Like many, when the AARP pitch arrives in the mail, I ditch it. I'M NOT OLD, I say to anyone who is listening (usually just the dog). Just this season on the Netflix series Frankie and Grace, one of the characters — who is in her 70s — noted that she refused to join AARP because  it means admitting she was all done. “There's an article in the newsletter on how to get over that,” another character rebuts.

I mean, what is old? I have some decent longevity in my genetic pool, so let's figure I make it to 90. That would have made me middle-aged at 45! I appeal that decision! And honestly at 53, I feel pretty good. It's hard for me to remember how old I am, except for when I see photos of my 25-year-old self and I remember that skin.

Act your age? Sometimes

Here are some tips on how not to feel older than you are:

  • Don't use a magnifying mirror in the bathroom.

  • Refuse the ophthalmologist's repeated suggestion that multi-focal contact lenses are for you.

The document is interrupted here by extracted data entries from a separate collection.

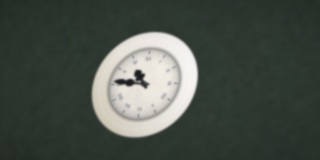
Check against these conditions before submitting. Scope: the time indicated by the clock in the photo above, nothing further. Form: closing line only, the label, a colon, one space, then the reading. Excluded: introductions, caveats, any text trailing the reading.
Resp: 10:46
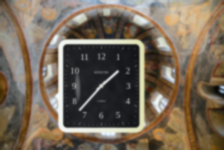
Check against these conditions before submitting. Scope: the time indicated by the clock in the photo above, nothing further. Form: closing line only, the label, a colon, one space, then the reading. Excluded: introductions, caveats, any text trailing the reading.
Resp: 1:37
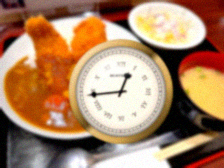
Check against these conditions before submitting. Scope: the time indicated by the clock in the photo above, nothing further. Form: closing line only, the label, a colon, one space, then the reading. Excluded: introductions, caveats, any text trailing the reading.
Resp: 12:44
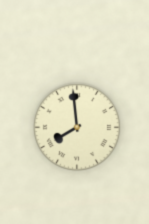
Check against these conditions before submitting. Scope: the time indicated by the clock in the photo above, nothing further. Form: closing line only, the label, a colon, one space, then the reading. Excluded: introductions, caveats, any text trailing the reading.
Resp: 7:59
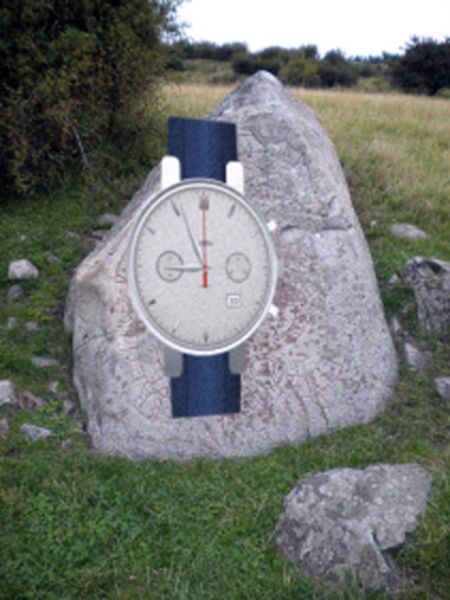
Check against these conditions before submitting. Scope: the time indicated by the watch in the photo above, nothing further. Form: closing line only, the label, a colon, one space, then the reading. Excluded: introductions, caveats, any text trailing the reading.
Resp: 8:56
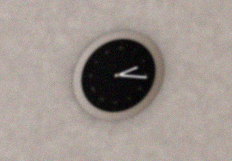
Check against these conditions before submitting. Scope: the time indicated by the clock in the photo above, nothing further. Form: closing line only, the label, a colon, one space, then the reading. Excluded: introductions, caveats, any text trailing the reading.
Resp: 2:16
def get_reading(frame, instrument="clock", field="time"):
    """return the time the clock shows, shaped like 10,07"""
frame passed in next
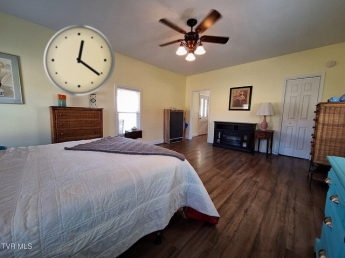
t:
12,21
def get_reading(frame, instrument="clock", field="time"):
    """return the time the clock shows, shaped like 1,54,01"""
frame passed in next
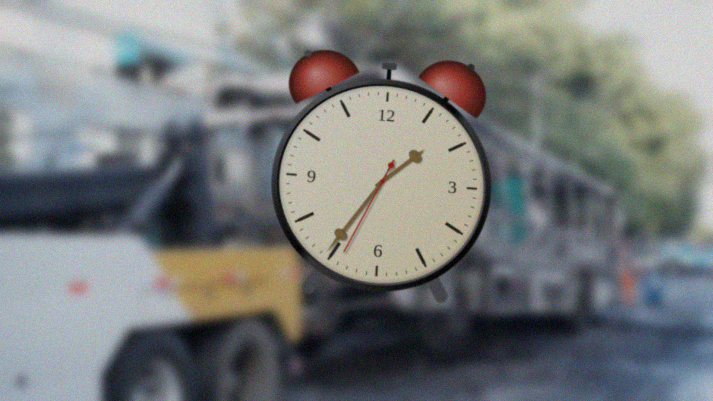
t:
1,35,34
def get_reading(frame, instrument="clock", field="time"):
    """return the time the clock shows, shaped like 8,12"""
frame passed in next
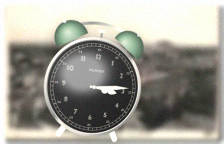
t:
3,14
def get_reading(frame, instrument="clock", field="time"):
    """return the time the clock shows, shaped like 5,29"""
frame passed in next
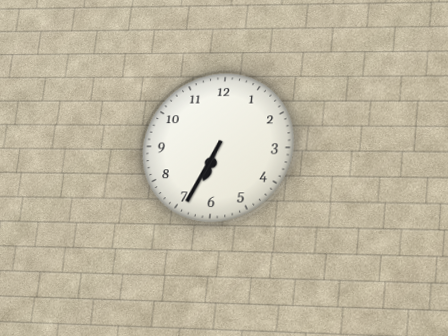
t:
6,34
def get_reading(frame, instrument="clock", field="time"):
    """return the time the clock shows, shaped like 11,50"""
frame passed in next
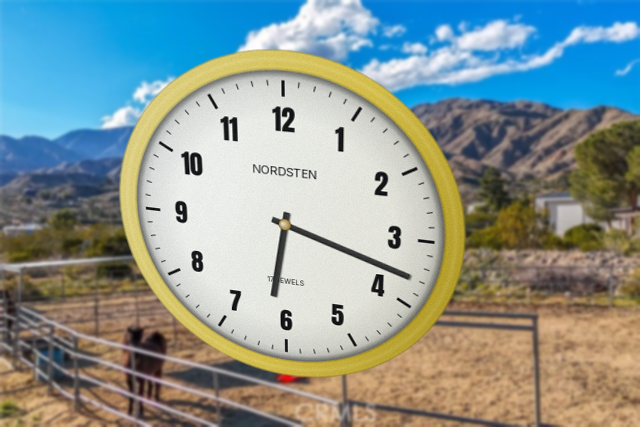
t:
6,18
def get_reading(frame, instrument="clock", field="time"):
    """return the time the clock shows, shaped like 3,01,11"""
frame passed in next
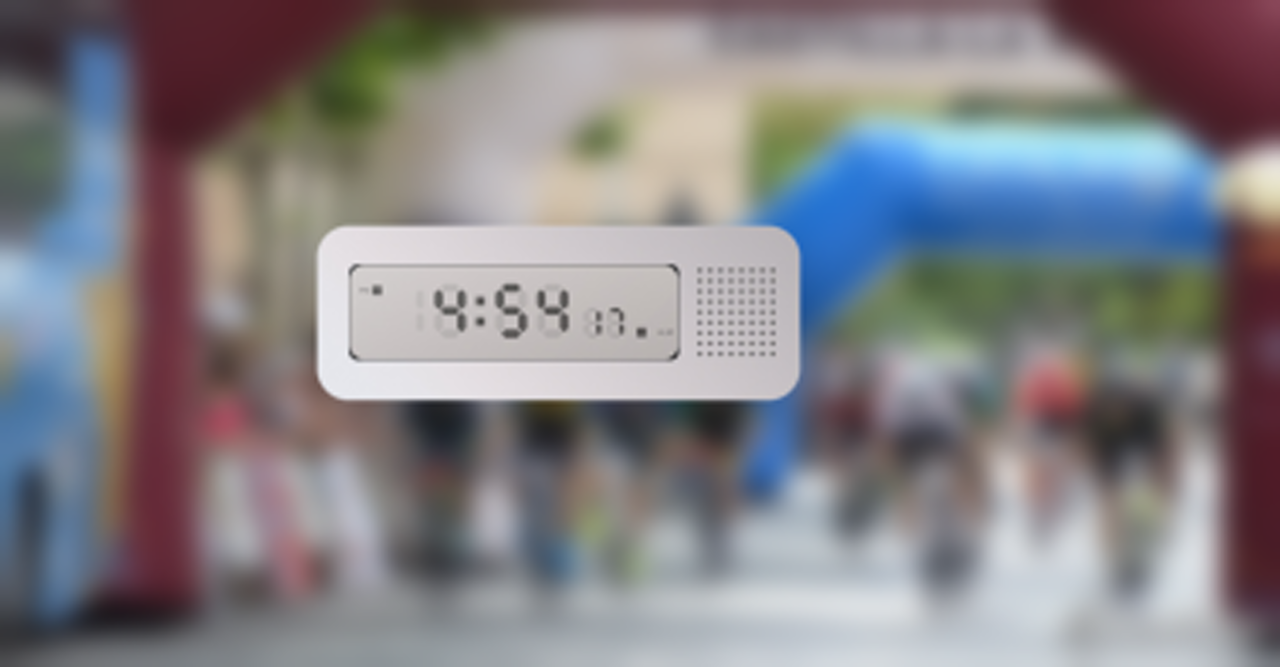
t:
4,54,17
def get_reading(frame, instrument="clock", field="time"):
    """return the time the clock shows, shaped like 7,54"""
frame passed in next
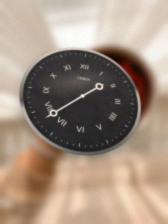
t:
1,38
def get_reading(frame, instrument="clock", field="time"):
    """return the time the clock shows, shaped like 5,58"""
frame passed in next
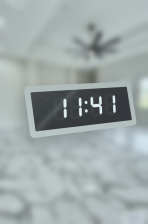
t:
11,41
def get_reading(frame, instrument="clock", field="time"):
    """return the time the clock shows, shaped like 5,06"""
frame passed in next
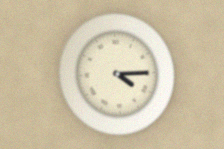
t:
4,15
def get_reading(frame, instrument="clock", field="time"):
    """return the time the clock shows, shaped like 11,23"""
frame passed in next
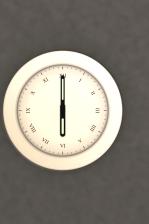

  • Do not ask the doctor or the police officer their age.

  • Pluck that annoying piece of wire that keeps growing out of your chin.

  • Listen to today's music.

  • Continue to ask for your mom's advice.

And don't pay attention to stereotypes! Such as AARP is only for old folks! According to its own media release, “AARP is a nonprofit, nonpartisan organization, with a membership of more than 37 million, that helps people turn their goals and dreams into real possibilities, strengthens communities and fights for the issues that matter most to families such as healthcare, employment security and retirement planning. We advocate for consumers in the marketplace by selecting products and services of high quality and value to carry the AARP name as well as help our members obtain discounts on a wide range of products, travel, and services.”

AARP has been engaged in a vigorous rebranding campaign for the last three years. They no longer call themselves the American Association of Retired Persons. They have been working to “revitalize and reposition the AARP brand as one that is ‘relevant to me' by delivering a message of strength and empowerment. The creative shows not only what the face of 50+ looks like today, but more importantly, the new mindset of people entering or already in this life stage.”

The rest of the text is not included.